--- MATERIAL SHOWN Enclosed Below ---

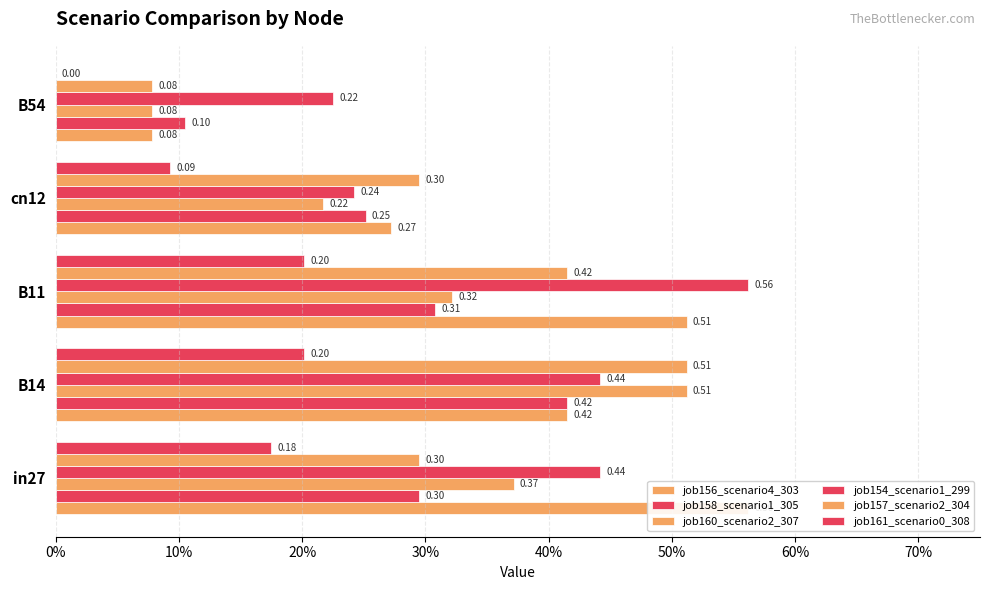

What is the lowest value of the job154_scenario1_299 series?

0.2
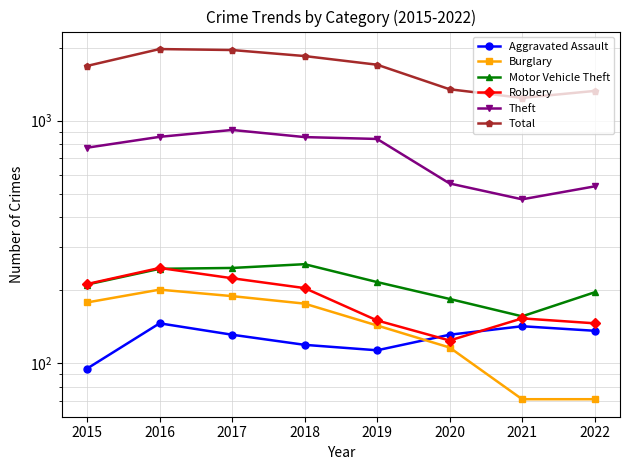

Is the value of Robbery at 2016 greater than the value of Burglary at 2019?

Yes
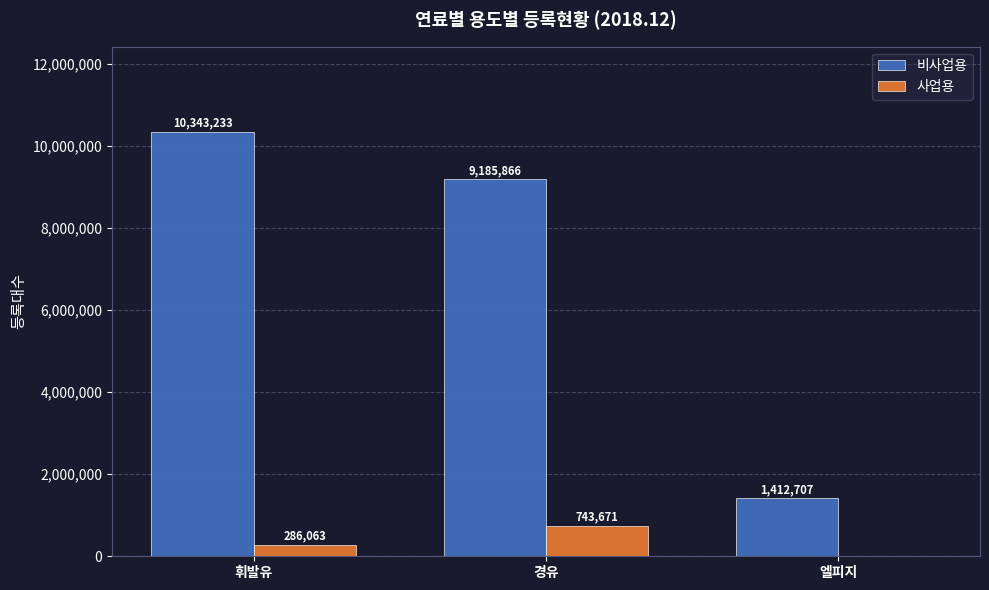

What is the sum of all 사업용 values?

1029734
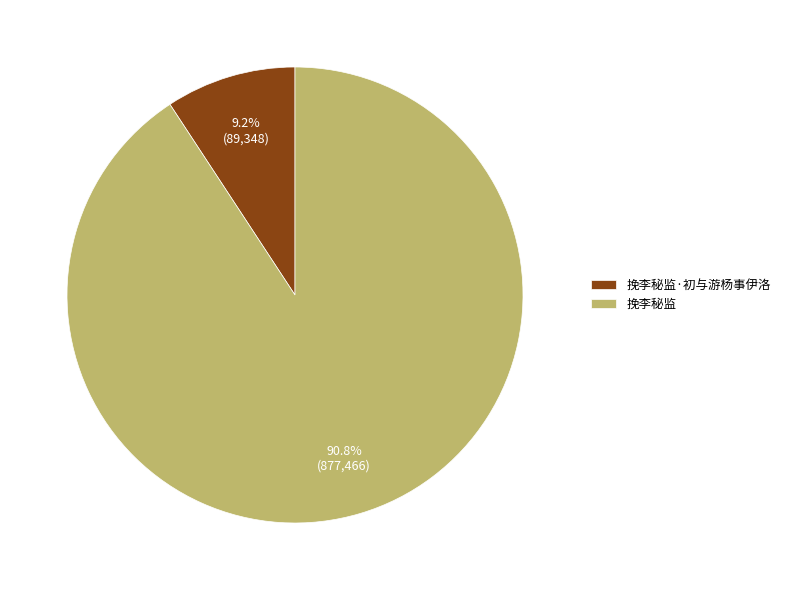

Which has a higher value, 挽李秘监 or 挽李秘监·初与游杨事伊洛?

挽李秘监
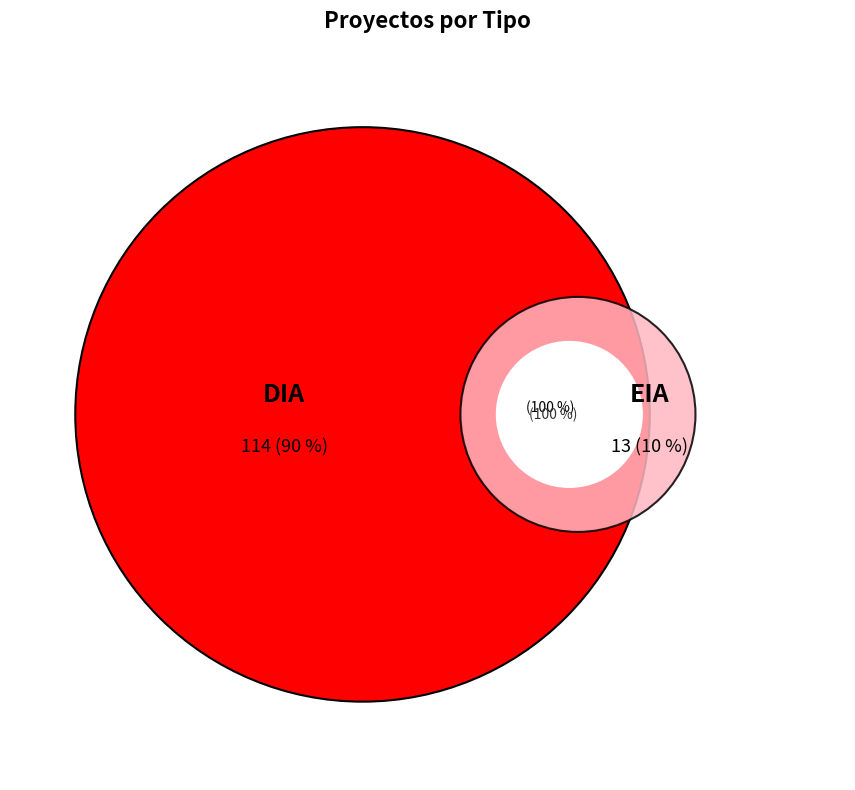

What portion of the pie excludes DIA?

10.2%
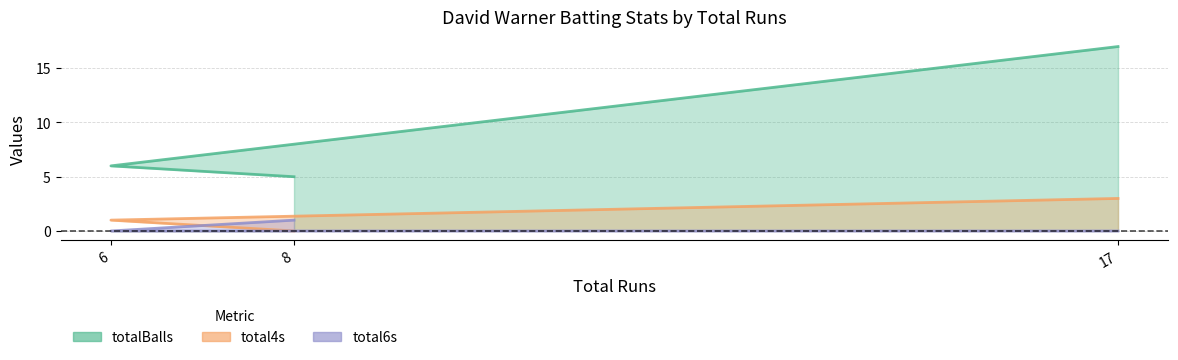

Does the chart display data point markers on the line(s)?

No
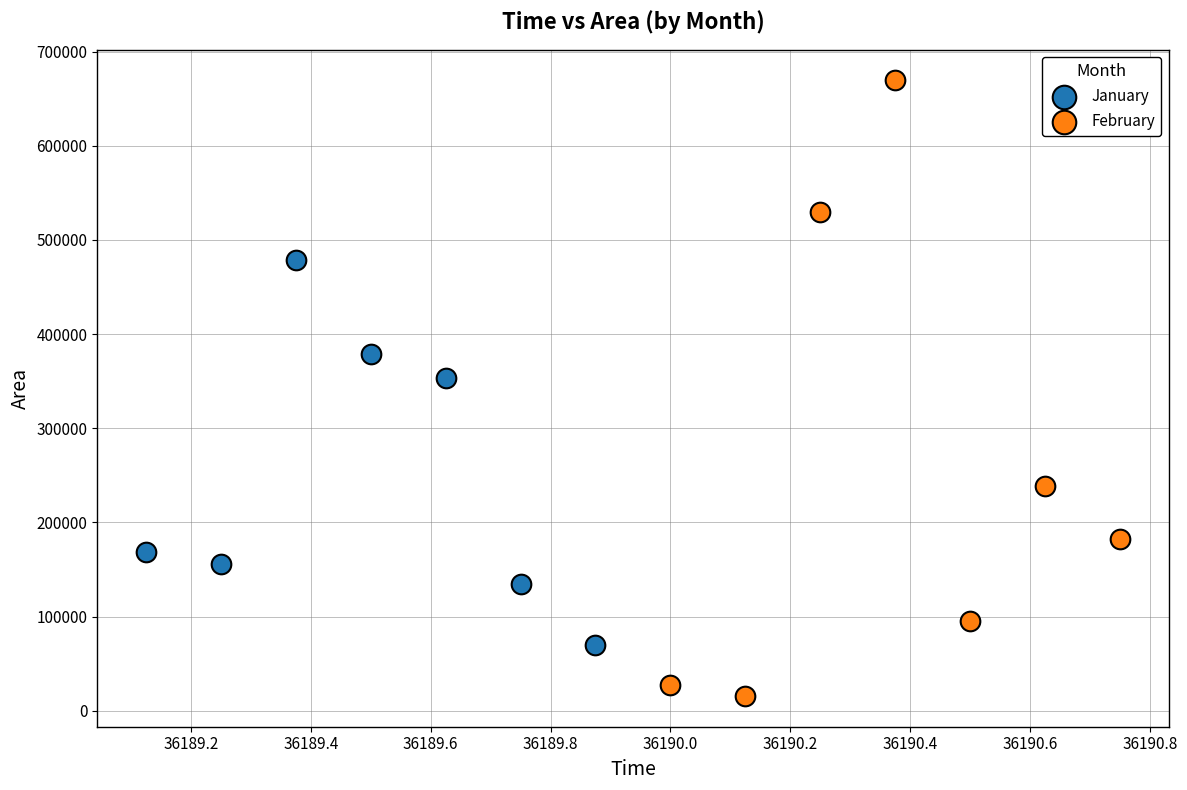

Which series has the largest Y range (max minus min)?

February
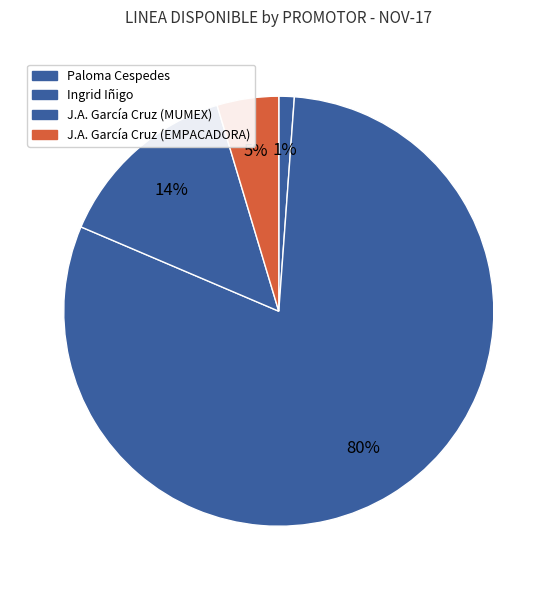

Count the number of slices in the pie.

4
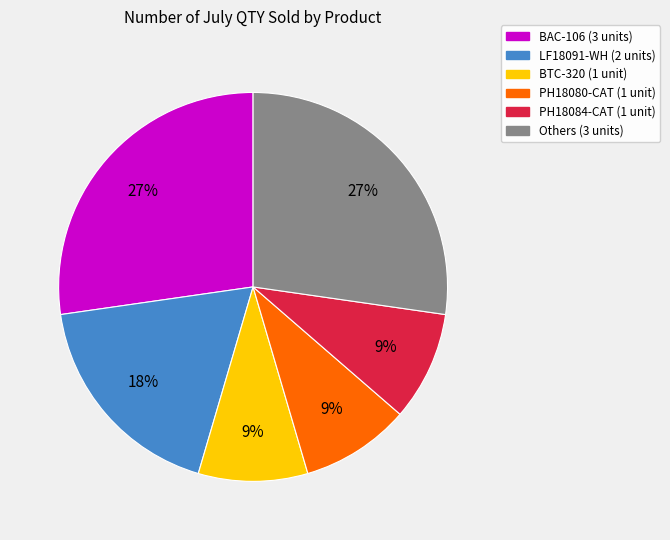

To the nearest percent, what is the difference between the largest and smallest slice percentages?

18%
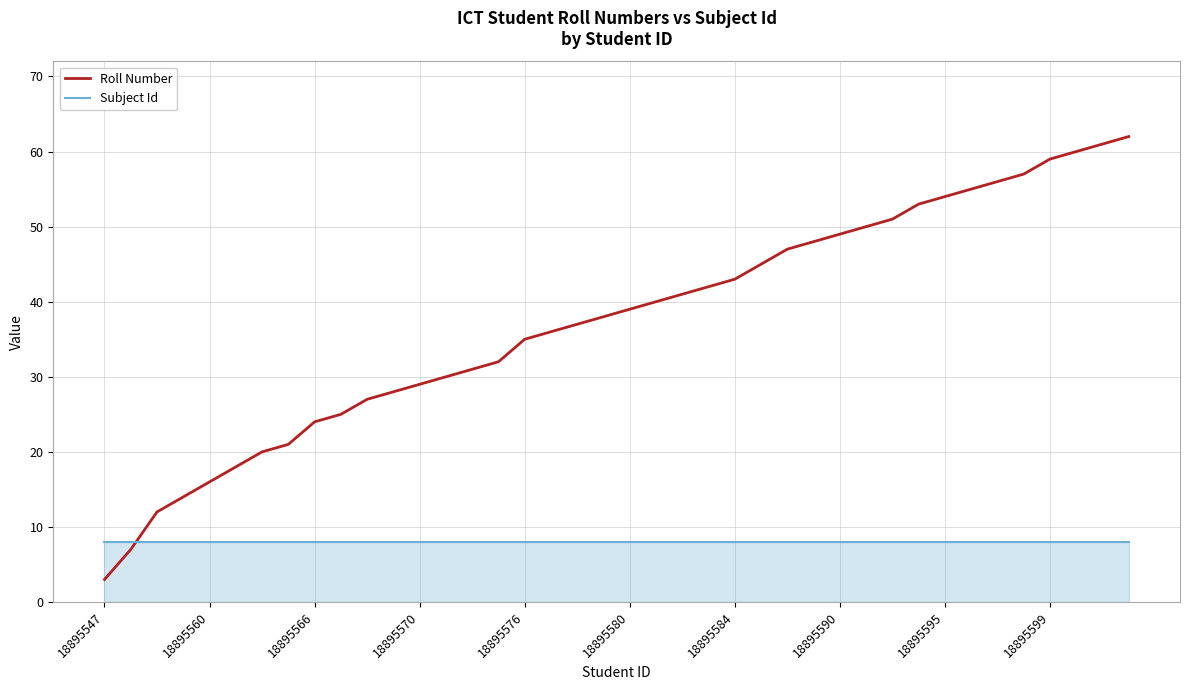

True or false: Subject Id and Roll Number intersect in this chart.

True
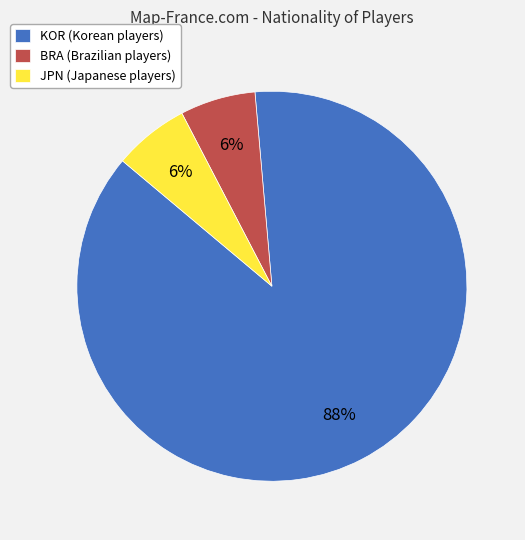

Does any single category account for the majority?

Yes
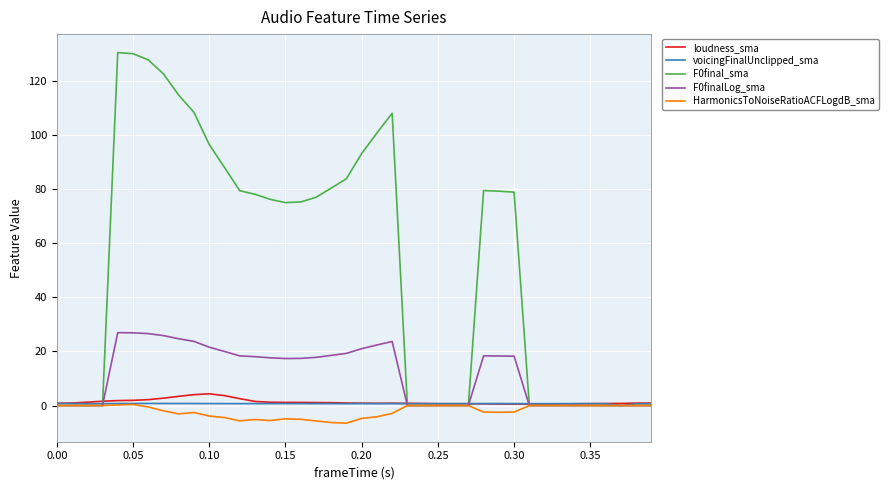

Which series has the largest total across all categories?

F0final_sma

--- End of Enclosed MATERIAL SHOWN ---

* INSTRUCTIONS TO FOLLOW: Pull out the rows starting at the line that contains "Which series has the largest total" and running through the last row, and copy them word for word.

* OUTPUT OF THE TASK:
Which series has the largest total across all categories?

F0final_sma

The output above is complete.